SCOTUS was not intended to penetrate every aspect of American life. The federal judiciary wasn’t supposed to be that important at all. Alexander Hamilton even said it would be the weakest part of the government in Federalist 78.

The position was so lacking in prestige, that John Adams only turned to Marshall to fill the position after several others had already turned it down. Marshall decided to give the position the importance it has today. He realized it would be much easier to get his nationalist agenda in place by forcing it down America’s throat through judicial fiat as opposed to waiting for the legislature to enact policy.

Marshall’s legacy has stood the test of time. He destroyed federalism and helped take the federal government’s powers from “few and defined” to “anything and everything.” Thanks to Marshall, the commerce clause has been expanded for the federal government to regulate everything in existence. Wickard v. Filburn (1942) and Gonzalez v. Raich (2005) took his conclusion to the logical extreme, establishing that Congress can regulate crops in one’s own backyard, for one’s own use, even when the “commerce” is purely intrastate.

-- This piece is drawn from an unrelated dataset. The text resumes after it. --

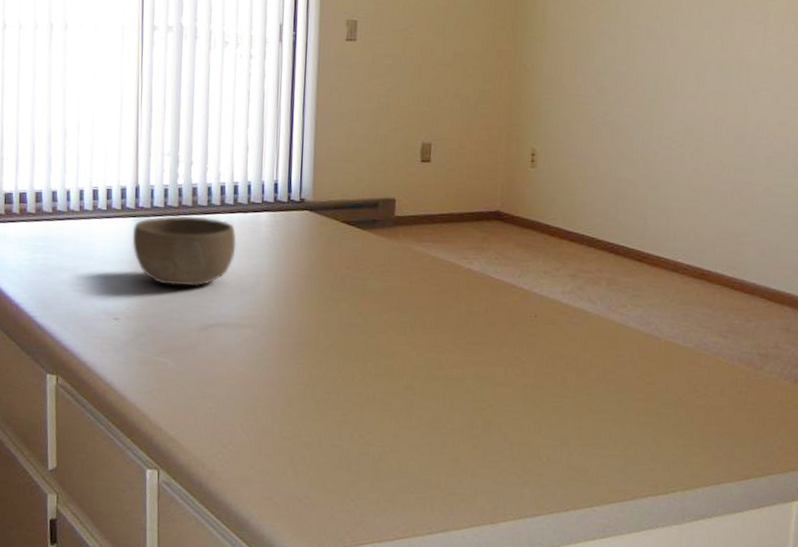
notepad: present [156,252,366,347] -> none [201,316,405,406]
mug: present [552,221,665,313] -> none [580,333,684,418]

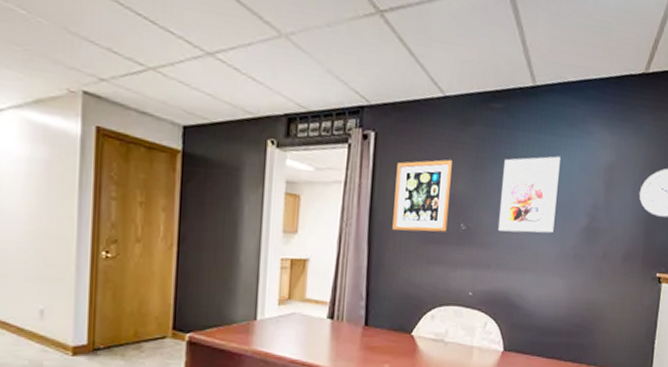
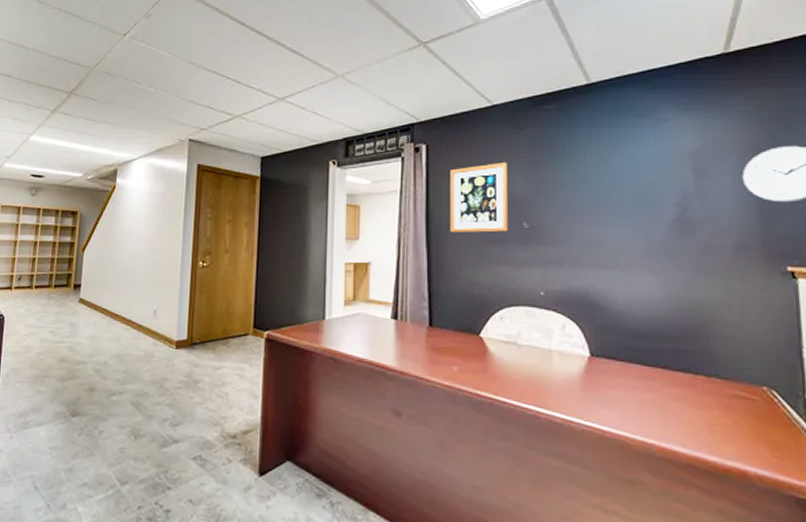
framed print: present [498,156,561,234] -> none [565,148,635,228]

Those paying homage to “the Notorious RBG” celebrate her as “a woman that fulfilled her vision on the Court.” That’s the entire problem – that isn’t what the judiciary is for at all. That’s the legislature’s role. Ginsburg wasn’t the first to wield her power on the bench to create desired policy outcomes, nor will she be the last. Nearly every SCOTUS justice has. We owe all of that to the first to do it, John Marshall.